You would think that with these three dudes in roles where they just practically play themselves, that almost nothing can go wrong, but that’s where the movie comes in and shows you otherwise. Instead of making their one, glorious night one chock-full of spills,  thrills, bangs (there are some of them, but not coming from the barrel of a gun like I wanted), booms, fun, and excitement, it’s more of a night where they just slowly move around, from one spot to another, without any real moments of delight to keep us awake. Even at an hour-and-a-half time-limit, the film does still feel stretched beyond it’s limits and as each and every situation goes by with a total and complete whimper, you’re pretty much expecting the film to end (or probably die) at any second.
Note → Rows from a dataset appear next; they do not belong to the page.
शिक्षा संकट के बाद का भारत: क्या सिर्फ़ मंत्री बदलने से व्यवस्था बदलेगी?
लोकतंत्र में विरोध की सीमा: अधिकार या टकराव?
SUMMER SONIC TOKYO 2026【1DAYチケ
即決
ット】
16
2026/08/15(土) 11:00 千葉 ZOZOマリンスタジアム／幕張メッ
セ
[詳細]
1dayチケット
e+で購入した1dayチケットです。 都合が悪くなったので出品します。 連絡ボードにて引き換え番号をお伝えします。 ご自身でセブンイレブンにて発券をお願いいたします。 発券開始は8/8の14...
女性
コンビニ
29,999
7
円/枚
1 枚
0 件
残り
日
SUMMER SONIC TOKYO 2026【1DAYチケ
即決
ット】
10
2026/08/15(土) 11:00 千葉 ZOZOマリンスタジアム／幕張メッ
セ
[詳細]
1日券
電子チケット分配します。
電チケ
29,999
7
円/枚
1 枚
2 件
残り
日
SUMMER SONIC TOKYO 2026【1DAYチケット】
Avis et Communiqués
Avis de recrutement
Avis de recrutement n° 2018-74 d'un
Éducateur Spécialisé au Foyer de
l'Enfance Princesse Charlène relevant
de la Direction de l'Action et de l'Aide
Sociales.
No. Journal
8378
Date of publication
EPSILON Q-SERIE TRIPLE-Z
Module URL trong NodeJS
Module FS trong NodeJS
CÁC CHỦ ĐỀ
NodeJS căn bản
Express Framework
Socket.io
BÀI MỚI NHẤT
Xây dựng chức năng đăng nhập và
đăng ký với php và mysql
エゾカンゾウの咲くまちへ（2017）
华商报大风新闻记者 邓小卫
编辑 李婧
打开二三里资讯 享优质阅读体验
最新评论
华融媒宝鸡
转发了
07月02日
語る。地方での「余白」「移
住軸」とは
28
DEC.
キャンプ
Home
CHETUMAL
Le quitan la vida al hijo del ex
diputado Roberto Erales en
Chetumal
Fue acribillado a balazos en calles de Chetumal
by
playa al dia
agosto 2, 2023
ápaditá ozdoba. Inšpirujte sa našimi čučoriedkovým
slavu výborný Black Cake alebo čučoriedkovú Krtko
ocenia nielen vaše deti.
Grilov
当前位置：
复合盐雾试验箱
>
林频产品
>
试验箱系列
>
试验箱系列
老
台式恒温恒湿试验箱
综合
Thankfully, when it does end, it ends to the tune of Gary Clark Jr.’s “Bright Lights”, which is pretty cool because it’s the only type of energy the film has had up until that point, but stops being cool, once you realize how damn anti-climactic and silly it’s ending actually is. I don’t want to give anything away to you peeps out there who may be clamoring the trip to go out and see this piece of old-geezer’s sap-fest, but trust me, the ending is stupid and will probably have you feel more pissed-off that you bothered even seeing this, let alone remembering these three stars for all that they used to be. Now, they are just old guys, who’s best days are probably behind them. I think I’m tearing up now just thinking about it.

Consensus: Walken, Pacino, and especially Arkin, all seem like they are having fun in Stand Up Guys, but it’s not enough to save this terrible-material from being nothing more than just a lame-excuse to get a bunch of Oscar-winners, to sit-around, chit-chat about the old days, do “old people”-like things, and suffer excruciatingly long boners. Hey, what do you think the “Stand Up” stood for?

3.5 / 10 = Crapola!!

Just give us the shot, so we can hopefully forget about this.
Just take the damn shot, so we can hopefully forget about this.


  1. Pacino has been a real disappointment in the last decade, maybe longer. Can I ask you a question? Did you notice if he was chewing gum throughout the entire movie? That seems to be his shtick.